”We would start with a depth of 4-5 meters and if one can take the pressure then we go deeper”. As I heard the instructor utter these words, my heart just skipped a beat. I was on a boat headed into the Red Sea from Sharm-El-Sheikh with 18 other women, 2 diving and snorkeling instructors, 2 photographers and a chef. The man in front of me who I was going to trust my life with in the next 15 minutes was shooting a barrage of instructions.


As he went over the instructions on how to breathe, how to hold the equipment in the mouth, how to wear the mask, how to equalize, how to signal if something was not working, the only words that kept ringing in my ears were ‘breathe slowly, deeply and continuosly’. I don’t know how to swim and was really depending on the expertise of this total stranger to make me survive under the deep blue sea that I was going to jump into shortly.

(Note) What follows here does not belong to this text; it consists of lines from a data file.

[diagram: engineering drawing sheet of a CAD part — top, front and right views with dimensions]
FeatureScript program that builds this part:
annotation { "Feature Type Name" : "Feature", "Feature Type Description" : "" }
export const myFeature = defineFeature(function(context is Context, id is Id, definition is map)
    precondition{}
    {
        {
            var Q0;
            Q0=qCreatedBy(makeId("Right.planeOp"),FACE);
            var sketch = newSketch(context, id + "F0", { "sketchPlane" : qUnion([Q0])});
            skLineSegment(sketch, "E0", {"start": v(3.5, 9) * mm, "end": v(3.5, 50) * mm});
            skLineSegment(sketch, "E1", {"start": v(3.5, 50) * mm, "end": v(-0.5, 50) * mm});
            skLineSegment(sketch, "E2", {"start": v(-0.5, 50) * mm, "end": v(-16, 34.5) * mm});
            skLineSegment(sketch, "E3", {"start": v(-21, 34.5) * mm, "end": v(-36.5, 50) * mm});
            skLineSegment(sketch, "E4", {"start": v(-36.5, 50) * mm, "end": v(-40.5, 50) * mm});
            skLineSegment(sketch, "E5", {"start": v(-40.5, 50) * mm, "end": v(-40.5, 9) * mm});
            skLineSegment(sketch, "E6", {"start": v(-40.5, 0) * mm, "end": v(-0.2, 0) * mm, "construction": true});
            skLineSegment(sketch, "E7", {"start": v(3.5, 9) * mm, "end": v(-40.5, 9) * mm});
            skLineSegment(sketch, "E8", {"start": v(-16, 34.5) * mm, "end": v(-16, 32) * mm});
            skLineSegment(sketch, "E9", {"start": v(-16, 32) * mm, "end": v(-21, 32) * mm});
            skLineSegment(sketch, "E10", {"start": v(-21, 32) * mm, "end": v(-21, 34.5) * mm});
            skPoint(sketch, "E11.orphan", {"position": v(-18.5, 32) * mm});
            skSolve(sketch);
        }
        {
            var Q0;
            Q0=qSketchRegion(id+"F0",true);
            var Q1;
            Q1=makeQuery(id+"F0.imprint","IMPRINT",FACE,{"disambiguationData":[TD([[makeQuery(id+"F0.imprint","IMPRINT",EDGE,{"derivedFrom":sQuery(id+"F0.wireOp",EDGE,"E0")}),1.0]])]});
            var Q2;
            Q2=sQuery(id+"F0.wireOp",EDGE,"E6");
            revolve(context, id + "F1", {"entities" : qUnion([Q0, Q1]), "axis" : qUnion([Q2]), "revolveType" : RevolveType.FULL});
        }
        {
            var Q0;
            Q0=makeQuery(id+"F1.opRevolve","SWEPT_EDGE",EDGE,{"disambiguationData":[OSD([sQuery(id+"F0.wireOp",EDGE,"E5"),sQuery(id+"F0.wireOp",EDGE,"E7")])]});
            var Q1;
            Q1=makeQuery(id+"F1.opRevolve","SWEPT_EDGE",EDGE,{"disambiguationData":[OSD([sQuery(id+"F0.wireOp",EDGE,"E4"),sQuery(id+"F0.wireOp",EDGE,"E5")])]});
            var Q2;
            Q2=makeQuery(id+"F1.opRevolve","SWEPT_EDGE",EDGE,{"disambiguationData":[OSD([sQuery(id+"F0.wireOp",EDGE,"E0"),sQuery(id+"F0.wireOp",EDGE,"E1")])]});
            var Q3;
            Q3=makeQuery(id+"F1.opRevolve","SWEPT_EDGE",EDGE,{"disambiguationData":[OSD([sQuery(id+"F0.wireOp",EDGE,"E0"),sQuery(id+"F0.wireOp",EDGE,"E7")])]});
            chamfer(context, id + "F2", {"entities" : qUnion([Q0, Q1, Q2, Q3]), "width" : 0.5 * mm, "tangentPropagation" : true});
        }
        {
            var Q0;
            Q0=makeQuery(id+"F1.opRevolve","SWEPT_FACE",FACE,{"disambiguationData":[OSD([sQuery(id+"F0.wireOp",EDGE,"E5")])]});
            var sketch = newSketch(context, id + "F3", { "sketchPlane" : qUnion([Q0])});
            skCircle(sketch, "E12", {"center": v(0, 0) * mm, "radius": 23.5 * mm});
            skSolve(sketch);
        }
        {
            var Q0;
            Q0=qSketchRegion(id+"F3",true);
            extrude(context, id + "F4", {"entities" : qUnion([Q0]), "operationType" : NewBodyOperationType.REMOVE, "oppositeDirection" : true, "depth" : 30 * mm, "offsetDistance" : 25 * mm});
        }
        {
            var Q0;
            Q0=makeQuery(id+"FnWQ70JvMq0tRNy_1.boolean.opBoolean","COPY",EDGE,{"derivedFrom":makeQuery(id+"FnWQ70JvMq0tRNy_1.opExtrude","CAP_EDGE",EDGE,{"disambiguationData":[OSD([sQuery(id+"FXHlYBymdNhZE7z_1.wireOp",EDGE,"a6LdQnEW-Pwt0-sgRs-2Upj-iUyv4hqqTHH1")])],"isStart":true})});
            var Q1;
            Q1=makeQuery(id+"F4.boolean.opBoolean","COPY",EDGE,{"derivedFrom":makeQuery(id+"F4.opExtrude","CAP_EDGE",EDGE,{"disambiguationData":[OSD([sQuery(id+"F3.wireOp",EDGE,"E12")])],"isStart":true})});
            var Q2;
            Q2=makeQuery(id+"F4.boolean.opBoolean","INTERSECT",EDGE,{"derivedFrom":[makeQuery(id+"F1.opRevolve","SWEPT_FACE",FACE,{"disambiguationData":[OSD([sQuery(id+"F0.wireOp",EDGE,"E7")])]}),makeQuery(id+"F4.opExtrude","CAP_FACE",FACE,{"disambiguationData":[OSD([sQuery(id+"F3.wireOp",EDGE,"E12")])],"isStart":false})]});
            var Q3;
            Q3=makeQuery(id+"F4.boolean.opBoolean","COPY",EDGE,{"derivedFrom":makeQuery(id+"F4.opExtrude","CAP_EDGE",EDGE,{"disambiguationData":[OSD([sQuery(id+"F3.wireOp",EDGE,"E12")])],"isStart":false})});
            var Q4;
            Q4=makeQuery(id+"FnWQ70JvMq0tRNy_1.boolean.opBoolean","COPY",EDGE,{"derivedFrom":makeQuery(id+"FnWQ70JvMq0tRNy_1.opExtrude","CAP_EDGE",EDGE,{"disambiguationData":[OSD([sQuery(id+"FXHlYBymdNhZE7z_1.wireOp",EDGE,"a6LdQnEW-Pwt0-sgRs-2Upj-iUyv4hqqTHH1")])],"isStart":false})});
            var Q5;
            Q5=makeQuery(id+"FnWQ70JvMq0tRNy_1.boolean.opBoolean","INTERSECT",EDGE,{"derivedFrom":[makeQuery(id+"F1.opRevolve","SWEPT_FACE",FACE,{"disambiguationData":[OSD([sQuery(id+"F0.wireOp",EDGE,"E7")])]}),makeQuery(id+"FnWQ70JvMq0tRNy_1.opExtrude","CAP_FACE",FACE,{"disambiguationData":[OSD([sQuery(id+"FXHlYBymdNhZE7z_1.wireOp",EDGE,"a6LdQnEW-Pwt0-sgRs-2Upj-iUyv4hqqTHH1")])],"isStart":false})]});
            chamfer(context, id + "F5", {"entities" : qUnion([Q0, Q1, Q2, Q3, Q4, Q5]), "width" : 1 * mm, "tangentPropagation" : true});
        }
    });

We changed into our own swim wear and were given wet suits to wear over it. My strategy whenever trying such stunts is to go amongst the first three before fear from watching others takes over. Unfortunately, I was to be no. 6. With my pulse already beginning to race, I was one of the first ones to get into the wet suit and as luck would have it, my fellow traveler who was no. 2 was happy to exchange her position with me.

Amidst the chaos of the exchanging positions, I did not get to see when the diver before me went in. Wading like a duck with fins, I sat at the edge of the boat with my feet dipped into the water. The water though not chilly was cold, but I was breaking into a cold sweat with the thought of jumping in. Before I knew it, I was being packed up with diving equipment. I didn’t know if it was my anxiety or the heavy air cylinder and tight jacket for buoyancy that made me feel as if I had stopped breathing. I was following instructions mindlessly. Suddenly Sayed, the diving instructor appeared on the surface of the water. I had gone over this multiple times in my mind and was totally ready to jump. As soon as Sayed gave the signal to jump, I got into the position as per his instructions and jumped!

“ Oh My God! My fin came out! Help me! I want to go out! I can’t do this!”. One of my fins which was slightly loose had come out and I was so unprepared for anything like this, that I totally freaked out in the water. I forgot all instructions and was mumbling non-stop. Sayed kept asking me to close my mouth so that I wouldn’t gulp in water but I kind of had a brain freeze at that minute.

Now this is where the expertise came in. He first asked me to hold him and took me a few feet away from the boat. All the time, he kept speaking to me and asked me to calm down, stop speaking and start breathing. He asked the photographer to fix my fin under the water while continuously talking to me and soothing my frayed nerves all the time. Once the fin was in place and my breathing was a bit normal, he put the breathing pipe in my mouth and asked me to try putting my head inside the water. That moment for the sheer patience he had shown towards my reactions, I mustered all my courage and put my head under the water.

What I saw beneath was beyond my imagination. The sight of the beautiful corals and the colorful marine life through the azure blue water just sucked the fear out of me. I started breathing, all the instructions came back to me unconsciously. Sayed figured out the changed pattern in my breathing and started pushing me further into the water. Initially I clutched his arm for dear life as I was trying to familiarize myself with the equipment and the breathing. We started going under and gradually, I left his hands and started moving myself while he just held the cylinder on my back to keep me from flowing away.

I was stunned to see the sights under the water and we kept giving each other high fives whenever we saw something of interest amongst the marine creatures. He kept checking with me every few minutes if I was fine through the underwater signals he had taught us. I even managed to equalize myself as my brain started working on the instructions inside the water. My entire stunt in the deep blue sea lasted for about 15 minutes and I came out safely. I was so excited at what I had experienced that I couldn’t stop talking for the next 30 minutes.


For the first-time divers and non-swimmers like me:

  • Please do not eat anything before the dive. You may throw up or get sea sick. We were clearly asked by the instructor to have our lunch after the dive.
  • The fins or wet suit may appear tight but do not go for a loose fit as it may become a hindrance under the water.
  • Completely trust your instructor and tell them if you feel anything is amiss. Remember they are professionals and they want you to have this great experience. They will make sure you are safe and enjoy yourself.
  • Listen to the instructions carefully and if you don’t understand keep asking. Remember, you can’t speak under the water.
  • Those who are hygiene freaks, note that you will need to don a wet suit worn minutes ago by someone else and before you bite the air suction pipe with you teeth, it has been used by many others and only rinsed in the sea water. So for once, if you go for scuba diving, leave your hygiene freak self behind!
  • There is a photographer with a waterproof camera and it is totally worth buying their pictures for the sheer quality. The photographer also dives with you and tries to keep you in good humor to get some good pictures. Even if you don’t want the pictures, he/she can be a great distraction to get your mind off the fear when you dive. They would typically just click in the first few minutes and then let you enjoy your dive and the visuals around you.

Lastly, keep telling yourself you can do it and let go. The only thing that can stop you from this experience of a lifetime is you!